_Work instructions_
Reproduce the listing below in full, substituting "Toebehoren" for every occurrence of "Accessoires" and leaving everything else unchanged.

[Saved data entries]

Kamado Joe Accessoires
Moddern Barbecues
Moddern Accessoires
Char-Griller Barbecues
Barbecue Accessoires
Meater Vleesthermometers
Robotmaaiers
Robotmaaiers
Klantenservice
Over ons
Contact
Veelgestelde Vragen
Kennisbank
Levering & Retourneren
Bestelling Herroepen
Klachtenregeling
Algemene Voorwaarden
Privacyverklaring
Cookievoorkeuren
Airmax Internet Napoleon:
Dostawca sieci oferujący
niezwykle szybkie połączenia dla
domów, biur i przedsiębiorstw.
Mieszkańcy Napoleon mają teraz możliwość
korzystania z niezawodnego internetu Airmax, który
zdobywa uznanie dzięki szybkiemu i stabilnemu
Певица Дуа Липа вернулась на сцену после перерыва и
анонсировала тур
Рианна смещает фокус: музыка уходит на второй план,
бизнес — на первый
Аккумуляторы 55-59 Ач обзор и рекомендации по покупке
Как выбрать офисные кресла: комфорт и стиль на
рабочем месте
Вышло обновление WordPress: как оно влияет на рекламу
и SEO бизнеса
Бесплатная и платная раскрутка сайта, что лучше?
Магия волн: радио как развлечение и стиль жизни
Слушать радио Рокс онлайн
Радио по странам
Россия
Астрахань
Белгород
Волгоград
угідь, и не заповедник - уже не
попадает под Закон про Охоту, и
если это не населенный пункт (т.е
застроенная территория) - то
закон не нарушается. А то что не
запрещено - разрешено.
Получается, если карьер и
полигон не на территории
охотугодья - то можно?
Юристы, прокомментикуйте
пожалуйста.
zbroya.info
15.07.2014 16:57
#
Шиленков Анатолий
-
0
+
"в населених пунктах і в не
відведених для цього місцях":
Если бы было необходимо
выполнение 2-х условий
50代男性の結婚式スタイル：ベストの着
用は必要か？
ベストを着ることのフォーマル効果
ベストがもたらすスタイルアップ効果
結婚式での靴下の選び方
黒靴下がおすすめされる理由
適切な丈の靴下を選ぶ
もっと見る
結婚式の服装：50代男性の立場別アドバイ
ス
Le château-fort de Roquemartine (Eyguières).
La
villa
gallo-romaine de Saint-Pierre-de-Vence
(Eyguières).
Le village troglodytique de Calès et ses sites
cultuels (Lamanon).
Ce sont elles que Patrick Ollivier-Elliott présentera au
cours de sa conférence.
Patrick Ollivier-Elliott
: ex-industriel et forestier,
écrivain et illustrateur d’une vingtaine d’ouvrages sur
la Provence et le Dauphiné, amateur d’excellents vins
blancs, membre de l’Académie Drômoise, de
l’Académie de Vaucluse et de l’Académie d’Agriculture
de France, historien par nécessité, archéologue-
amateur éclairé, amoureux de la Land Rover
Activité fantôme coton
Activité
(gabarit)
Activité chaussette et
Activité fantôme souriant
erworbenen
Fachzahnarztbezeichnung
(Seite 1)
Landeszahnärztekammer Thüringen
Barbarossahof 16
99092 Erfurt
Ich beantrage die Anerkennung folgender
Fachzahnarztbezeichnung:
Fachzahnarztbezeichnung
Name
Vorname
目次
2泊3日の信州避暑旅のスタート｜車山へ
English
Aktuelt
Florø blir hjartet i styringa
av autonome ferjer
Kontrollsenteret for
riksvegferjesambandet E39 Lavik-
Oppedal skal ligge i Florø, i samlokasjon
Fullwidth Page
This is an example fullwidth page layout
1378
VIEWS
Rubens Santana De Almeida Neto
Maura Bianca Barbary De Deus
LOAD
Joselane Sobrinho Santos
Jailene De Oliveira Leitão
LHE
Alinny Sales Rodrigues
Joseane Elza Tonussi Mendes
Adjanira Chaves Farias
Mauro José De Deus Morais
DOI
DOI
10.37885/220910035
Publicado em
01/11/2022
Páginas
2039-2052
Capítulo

_Output for this exercise_
Kamado Joe Toebehoren
Moddern Barbecues
Moddern Toebehoren
Char-Griller Barbecues
Barbecue Toebehoren
Meater Vleesthermometers
Robotmaaiers
Robotmaaiers
Klantenservice
Over ons
Contact
Veelgestelde Vragen
Kennisbank
Levering & Retourneren
Bestelling Herroepen
Klachtenregeling
Algemene Voorwaarden
Privacyverklaring
Cookievoorkeuren
Airmax Internet Napoleon:
Dostawca sieci oferujący
niezwykle szybkie połączenia dla
domów, biur i przedsiębiorstw.
Mieszkańcy Napoleon mają teraz możliwość
korzystania z niezawodnego internetu Airmax, który
zdobywa uznanie dzięki szybkiemu i stabilnemu
Певица Дуа Липа вернулась на сцену после перерыва и
анонсировала тур
Рианна смещает фокус: музыка уходит на второй план,
бизнес — на первый
Аккумуляторы 55-59 Ач обзор и рекомендации по покупке
Как выбрать офисные кресла: комфорт и стиль на
рабочем месте
Вышло обновление WordPress: как оно влияет на рекламу
и SEO бизнеса
Бесплатная и платная раскрутка сайта, что лучше?
Магия волн: радио как развлечение и стиль жизни
Слушать радио Рокс онлайн
Радио по странам
Россия
Астрахань
Белгород
Волгоград
угідь, и не заповедник - уже не
попадает под Закон про Охоту, и
если это не населенный пункт (т.е
застроенная территория) - то
закон не нарушается. А то что не
запрещено - разрешено.
Получается, если карьер и
полигон не на территории
охотугодья - то можно?
Юристы, прокомментикуйте
пожалуйста.
zbroya.info
15.07.2014 16:57
#
Шиленков Анатолий
-
0
+
"в населених пунктах і в не
відведених для цього місцях":
Если бы было необходимо
выполнение 2-х условий
50代男性の結婚式スタイル：ベストの着
用は必要か？
ベストを着ることのフォーマル効果
ベストがもたらすスタイルアップ効果
結婚式での靴下の選び方
黒靴下がおすすめされる理由
適切な丈の靴下を選ぶ
もっと見る
結婚式の服装：50代男性の立場別アドバイ
ス
Le château-fort de Roquemartine (Eyguières).
La
villa
gallo-romaine de Saint-Pierre-de-Vence
(Eyguières).
Le village troglodytique de Calès et ses sites
cultuels (Lamanon).
Ce sont elles que Patrick Ollivier-Elliott présentera au
cours de sa conférence.
Patrick Ollivier-Elliott
: ex-industriel et forestier,
écrivain et illustrateur d’une vingtaine d’ouvrages sur
la Provence et le Dauphiné, amateur d’excellents vins
blancs, membre de l’Académie Drômoise, de
l’Académie de Vaucluse et de l’Académie d’Agriculture
de France, historien par nécessité, archéologue-
amateur éclairé, amoureux de la Land Rover
Activité fantôme coton
Activité
(gabarit)
Activité chaussette et
Activité fantôme souriant
erworbenen
Fachzahnarztbezeichnung
(Seite 1)
Landeszahnärztekammer Thüringen
Barbarossahof 16
99092 Erfurt
Ich beantrage die Anerkennung folgender
Fachzahnarztbezeichnung:
Fachzahnarztbezeichnung
Name
Vorname
目次
2泊3日の信州避暑旅のスタート｜車山へ
English
Aktuelt
Florø blir hjartet i styringa
av autonome ferjer
Kontrollsenteret for
riksvegferjesambandet E39 Lavik-
Oppedal skal ligge i Florø, i samlokasjon
Fullwidth Page
This is an example fullwidth page layout
1378
VIEWS
Rubens Santana De Almeida Neto
Maura Bianca Barbary De Deus
LOAD
Joselane Sobrinho Santos
Jailene De Oliveira Leitão
LHE
Alinny Sales Rodrigues
Joseane Elza Tonussi Mendes
Adjanira Chaves Farias
Mauro José De Deus Morais
DOI
DOI
10.37885/220910035
Publicado em
01/11/2022
Páginas
2039-2052
Capítulo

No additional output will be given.